───── AVAILABLE RECORDS
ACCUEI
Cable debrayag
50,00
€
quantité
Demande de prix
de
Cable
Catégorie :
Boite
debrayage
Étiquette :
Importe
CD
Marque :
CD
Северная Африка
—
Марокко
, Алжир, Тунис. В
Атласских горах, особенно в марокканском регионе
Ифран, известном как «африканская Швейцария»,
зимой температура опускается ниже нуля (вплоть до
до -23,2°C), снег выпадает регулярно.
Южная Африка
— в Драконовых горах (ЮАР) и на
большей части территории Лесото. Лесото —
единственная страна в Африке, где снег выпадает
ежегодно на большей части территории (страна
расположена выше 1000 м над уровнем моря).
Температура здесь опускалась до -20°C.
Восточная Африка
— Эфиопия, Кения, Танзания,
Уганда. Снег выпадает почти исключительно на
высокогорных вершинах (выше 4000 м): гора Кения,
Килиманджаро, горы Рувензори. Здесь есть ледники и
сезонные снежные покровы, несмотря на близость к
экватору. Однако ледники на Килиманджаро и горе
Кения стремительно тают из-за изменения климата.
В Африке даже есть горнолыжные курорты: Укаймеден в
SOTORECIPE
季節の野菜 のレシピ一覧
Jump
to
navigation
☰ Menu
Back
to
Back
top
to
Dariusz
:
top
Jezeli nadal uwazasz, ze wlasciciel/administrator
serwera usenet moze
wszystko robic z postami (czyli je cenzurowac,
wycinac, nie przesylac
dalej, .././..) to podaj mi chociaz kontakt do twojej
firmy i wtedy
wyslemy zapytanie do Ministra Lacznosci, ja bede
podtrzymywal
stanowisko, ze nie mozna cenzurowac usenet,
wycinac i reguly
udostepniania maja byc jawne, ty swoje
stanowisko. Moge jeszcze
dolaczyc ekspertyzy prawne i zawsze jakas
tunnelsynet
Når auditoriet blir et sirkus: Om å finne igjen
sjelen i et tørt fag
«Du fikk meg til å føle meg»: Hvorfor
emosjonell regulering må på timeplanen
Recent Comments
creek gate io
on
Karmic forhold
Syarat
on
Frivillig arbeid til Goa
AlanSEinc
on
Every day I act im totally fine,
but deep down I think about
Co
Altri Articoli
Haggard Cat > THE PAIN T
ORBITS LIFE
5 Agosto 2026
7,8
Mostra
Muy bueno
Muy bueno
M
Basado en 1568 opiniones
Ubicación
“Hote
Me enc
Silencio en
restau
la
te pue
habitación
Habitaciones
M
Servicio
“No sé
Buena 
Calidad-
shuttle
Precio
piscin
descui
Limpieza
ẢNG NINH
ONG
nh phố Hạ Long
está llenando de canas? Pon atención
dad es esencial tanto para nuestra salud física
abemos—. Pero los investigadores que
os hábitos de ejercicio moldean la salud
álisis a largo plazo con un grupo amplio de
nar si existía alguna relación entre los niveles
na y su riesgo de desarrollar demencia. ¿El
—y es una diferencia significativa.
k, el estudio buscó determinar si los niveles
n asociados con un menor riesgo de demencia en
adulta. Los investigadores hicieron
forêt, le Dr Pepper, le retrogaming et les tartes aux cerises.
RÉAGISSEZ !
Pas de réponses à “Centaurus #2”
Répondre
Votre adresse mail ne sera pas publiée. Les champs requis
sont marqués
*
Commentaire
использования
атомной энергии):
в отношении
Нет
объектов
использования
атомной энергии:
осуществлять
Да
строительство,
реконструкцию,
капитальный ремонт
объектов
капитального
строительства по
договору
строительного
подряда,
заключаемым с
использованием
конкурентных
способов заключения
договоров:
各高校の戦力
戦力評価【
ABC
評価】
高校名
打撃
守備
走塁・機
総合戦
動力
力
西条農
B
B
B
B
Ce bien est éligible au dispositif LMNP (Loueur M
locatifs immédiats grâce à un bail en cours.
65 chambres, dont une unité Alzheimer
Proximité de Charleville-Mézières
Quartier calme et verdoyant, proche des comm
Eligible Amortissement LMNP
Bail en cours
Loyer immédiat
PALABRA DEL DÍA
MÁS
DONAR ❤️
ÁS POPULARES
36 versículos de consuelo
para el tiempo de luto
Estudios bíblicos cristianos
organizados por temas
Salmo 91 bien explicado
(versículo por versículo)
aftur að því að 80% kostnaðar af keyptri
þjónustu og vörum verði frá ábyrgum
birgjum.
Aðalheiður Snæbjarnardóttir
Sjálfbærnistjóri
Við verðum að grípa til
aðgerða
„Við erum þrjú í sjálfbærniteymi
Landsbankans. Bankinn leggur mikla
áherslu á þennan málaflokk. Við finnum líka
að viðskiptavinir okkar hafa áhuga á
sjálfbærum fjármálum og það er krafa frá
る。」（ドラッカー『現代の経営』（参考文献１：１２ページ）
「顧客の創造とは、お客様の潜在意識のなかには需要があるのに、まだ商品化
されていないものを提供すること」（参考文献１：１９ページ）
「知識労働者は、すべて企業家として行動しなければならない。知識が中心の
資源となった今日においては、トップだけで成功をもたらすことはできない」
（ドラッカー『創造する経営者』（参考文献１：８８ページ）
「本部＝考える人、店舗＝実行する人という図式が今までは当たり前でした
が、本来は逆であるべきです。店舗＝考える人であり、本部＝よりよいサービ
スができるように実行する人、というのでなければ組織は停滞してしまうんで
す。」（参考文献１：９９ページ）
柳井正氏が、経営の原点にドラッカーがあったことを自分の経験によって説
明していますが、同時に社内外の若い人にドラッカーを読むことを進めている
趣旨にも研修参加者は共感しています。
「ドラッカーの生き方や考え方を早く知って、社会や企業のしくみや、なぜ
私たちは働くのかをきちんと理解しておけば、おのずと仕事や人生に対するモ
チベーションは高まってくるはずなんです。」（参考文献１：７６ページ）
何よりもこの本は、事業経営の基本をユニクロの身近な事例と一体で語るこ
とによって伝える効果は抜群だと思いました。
──────────
• [EXERCISE DESCRIPTION]
The entries above must be copied verbatim. Leave none out.

• [RESPONSE TO THIS EXERCISE]
ACCUEI
Cable debrayag
50,00
€
quantité
Demande de prix
de
Cable
Catégorie :
Boite
debrayage
Étiquette :
Importe
CD
Marque :
CD
Северная Африка
—
Марокко
, Алжир, Тунис. В
Атласских горах, особенно в марокканском регионе
Ифран, известном как «африканская Швейцария»,
зимой температура опускается ниже нуля (вплоть до
до -23,2°C), снег выпадает регулярно.
Южная Африка
— в Драконовых горах (ЮАР) и на
большей части территории Лесото. Лесото —
единственная страна в Африке, где снег выпадает
ежегодно на большей части территории (страна
расположена выше 1000 м над уровнем моря).
Температура здесь опускалась до -20°C.
Восточная Африка
— Эфиопия, Кения, Танзания,
Уганда. Снег выпадает почти исключительно на
высокогорных вершинах (выше 4000 м): гора Кения,
Килиманджаро, горы Рувензори. Здесь есть ледники и
сезонные снежные покровы, несмотря на близость к
экватору. Однако ледники на Килиманджаро и горе
Кения стремительно тают из-за изменения климата.
В Африке даже есть горнолыжные курорты: Укаймеден в
SOTORECIPE
季節の野菜 のレシピ一覧
Jump
to
navigation
☰ Menu
Back
to
Back
top
to
Dariusz
:
top
Jezeli nadal uwazasz, ze wlasciciel/administrator
serwera usenet moze
wszystko robic z postami (czyli je cenzurowac,
wycinac, nie przesylac
dalej, .././..) to podaj mi chociaz kontakt do twojej
firmy i wtedy
wyslemy zapytanie do Ministra Lacznosci, ja bede
podtrzymywal
stanowisko, ze nie mozna cenzurowac usenet,
wycinac i reguly
udostepniania maja byc jawne, ty swoje
stanowisko. Moge jeszcze
dolaczyc ekspertyzy prawne i zawsze jakas
tunnelsynet
Når auditoriet blir et sirkus: Om å finne igjen
sjelen i et tørt fag
«Du fikk meg til å føle meg»: Hvorfor
emosjonell regulering må på timeplanen
Recent Comments
creek gate io
on
Karmic forhold
Syarat
on
Frivillig arbeid til Goa
AlanSEinc
on
Every day I act im totally fine,
but deep down I think about
Co
Altri Articoli
Haggard Cat > THE PAIN T
ORBITS LIFE
5 Agosto 2026
7,8
Mostra
Muy bueno
Muy bueno
M
Basado en 1568 opiniones
Ubicación
“Hote
Me enc
Silencio en
restau
la
te pue
habitación
Habitaciones
M
Servicio
“No sé
Buena 
Calidad-
shuttle
Precio
piscin
descui
Limpieza
ẢNG NINH
ONG
nh phố Hạ Long
está llenando de canas? Pon atención
dad es esencial tanto para nuestra salud física
abemos—. Pero los investigadores que
os hábitos de ejercicio moldean la salud
álisis a largo plazo con un grupo amplio de
nar si existía alguna relación entre los niveles
na y su riesgo de desarrollar demencia. ¿El
—y es una diferencia significativa.
k, el estudio buscó determinar si los niveles
n asociados con un menor riesgo de demencia en
adulta. Los investigadores hicieron
forêt, le Dr Pepper, le retrogaming et les tartes aux cerises.
RÉAGISSEZ !
Pas de réponses à “Centaurus #2”
Répondre
Votre adresse mail ne sera pas publiée. Les champs requis
sont marqués
*
Commentaire
использования
атомной энергии):
в отношении
Нет
объектов
использования
атомной энергии:
осуществлять
Да
строительство,
реконструкцию,
капитальный ремонт
объектов
капитального
строительства по
договору
строительного
подряда,
заключаемым с
использованием
конкурентных
способов заключения
договоров:
各高校の戦力
戦力評価【
ABC
評価】
高校名
打撃
守備
走塁・機
総合戦
動力
力
西条農
B
B
B
B
Ce bien est éligible au dispositif LMNP (Loueur M
locatifs immédiats grâce à un bail en cours.
65 chambres, dont une unité Alzheimer
Proximité de Charleville-Mézières
Quartier calme et verdoyant, proche des comm
Eligible Amortissement LMNP
Bail en cours
Loyer immédiat
PALABRA DEL DÍA
MÁS
DONAR ❤️
ÁS POPULARES
36 versículos de consuelo
para el tiempo de luto
Estudios bíblicos cristianos
organizados por temas
Salmo 91 bien explicado
(versículo por versículo)
aftur að því að 80% kostnaðar af keyptri
þjónustu og vörum verði frá ábyrgum
birgjum.
Aðalheiður Snæbjarnardóttir
Sjálfbærnistjóri
Við verðum að grípa til
aðgerða
„Við erum þrjú í sjálfbærniteymi
Landsbankans. Bankinn leggur mikla
áherslu á þennan málaflokk. Við finnum líka
að viðskiptavinir okkar hafa áhuga á
sjálfbærum fjármálum og það er krafa frá
る。」（ドラッカー『現代の経営』（参考文献１：１２ページ）
「顧客の創造とは、お客様の潜在意識のなかには需要があるのに、まだ商品化
されていないものを提供すること」（参考文献１：１９ページ）
「知識労働者は、すべて企業家として行動しなければならない。知識が中心の
資源となった今日においては、トップだけで成功をもたらすことはできない」
（ドラッカー『創造する経営者』（参考文献１：８８ページ）
「本部＝考える人、店舗＝実行する人という図式が今までは当たり前でした
が、本来は逆であるべきです。店舗＝考える人であり、本部＝よりよいサービ
スができるように実行する人、というのでなければ組織は停滞してしまうんで
す。」（参考文献１：９９ページ）
柳井正氏が、経営の原点にドラッカーがあったことを自分の経験によって説
明していますが、同時に社内外の若い人にドラッカーを読むことを進めている
趣旨にも研修参加者は共感しています。
「ドラッカーの生き方や考え方を早く知って、社会や企業のしくみや、なぜ
私たちは働くのかをきちんと理解しておけば、おのずと仕事や人生に対するモ
チベーションは高まってくるはずなんです。」（参考文献１：７６ページ）
何よりもこの本は、事業経営の基本をユニクロの身近な事例と一体で語るこ
とによって伝える効果は抜群だと思いました。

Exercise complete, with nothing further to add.